Apparently (with very few exceptions) no one does that.

> > > You misunderstood my point. It wasn't a dare to come up with even more
> > > outdated pascal stuff. It was a dare to explain why 32-bit (or 64-bit)
> > is
> > > so bad.
> >
> > It must be bad because nobody supports DJGPP (32-bit) anymore.
>
> Compared to what well supported 16-bit open source compiler?

I don't understand the question.

My point was that "32-bit POSIX isn't enough anymore." So it's not 640 kb, it's not stability, it's not lack of tools, and it's not lack of free/libre: people just don't freaking care anymore.

> > > Like with everything, such requirements change with the requirements
> of
> > the
> > > times. No I don't think there is a hard limit somewhere.
> >
> > If you need 1000x more processing power and RAM (and libs and tools)
> than
> > anyone else before you, you're either a). uber genius, or b). dumb as a
> > brick.
>
> That is like refusing to use a microwave because rubbing sticks together
> gets it done too.

Not refusing the hardware, refusing the requirements! It's too much, when will it end? You don't need 1.5 GB bandwidth just to download a compiler!! You don't need 2 GB for an OS!!

> > > Yeah. But while it is not universal, at least it can be used
> adequately
> > for
> > > certain tasks.
> >
> > Anything can be used for "certain" tasks. GCC 1.x was considered decent
> > too. Same as 2.x. Same as 3.x
>
> Yes. ALL FOR THE REQUIREMENTS OF THEIR TIMES !

What requirements changed? Do people eat 1000x more food? Pay 1000x more money? Speak 1000x more words?

> > BTW, in case you haven't noticed, a lot of changes have happened due to
> > indirect influence from Clang (written in C++), which is preferred by
> Mac
> > OS X, FreeBSD, Minix, and even Embarcadero.
>
> Bollocks. Even on LLVM's main targets, gcc still beats LLVM.

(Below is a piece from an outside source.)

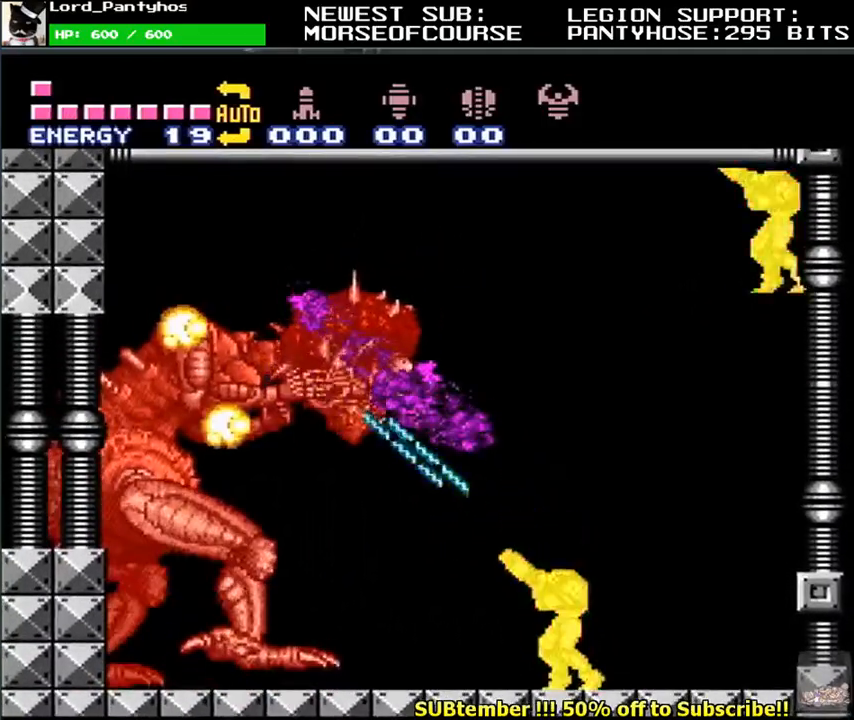
{"buttons": ["Y", "R1"], "events": []}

Only in very very minor ways (see below).

> I'm a LLVM sympathizer, and have regularly followed FreeBSD with LLVM
> meetings in the last years (mostly on FOSDEM)

AFAIK, FreeBSD 10 (x86, x64) will have only Clang. Ports will still prefer GCC 4.6.

> But that is from a license based (and GCC monopoly scare) perspective, and
> doesn't mean I shut my eyes for realities.
>
> LLVM's honeymoon is coming to an end. They have been promising great
> advancements due to superior architecture for nearly half a decade now, and
> STILL can't routinely match gcc in depth (performance on their main target
> architecture), let alone in width (number of targets)

No, it's still vibrant and ongoing. IBM recently contributed a bunch of patches for PowerPC and System Z. It's only approx. 7-15% slower there than GCC.

It's not overall performance that is a problem but the lack of existing cpu backend support (and pre-existing code that assumed nothing else would ever exist).

> The tide is changing, and they better start showing results soon, or even
> good PR and commercial friends won't save them, and the only thing in
> favour of them will be the license.

Apple, IBM, Intel (not ICC), Embarcadero, FreeBSD, Minix all use and support it. There's probably more groups than that, obviously. It's far from dying.

You didn't react, so I guess you already knew (or maybe not): Embarcadero uses (actually, sells) modified Clang as their BCC64. That doesn't sound like they need saving! Quite shocking to me to hear that but not realistically that surprising. (I just wish I understood how some of these people calculate their prices, it seems extremely arbitrary.) Yes, even your beloved Delphi is rumored to be migrating to LLVM. Then, worse performance or not, you're stuck! Enjoy your upgrade!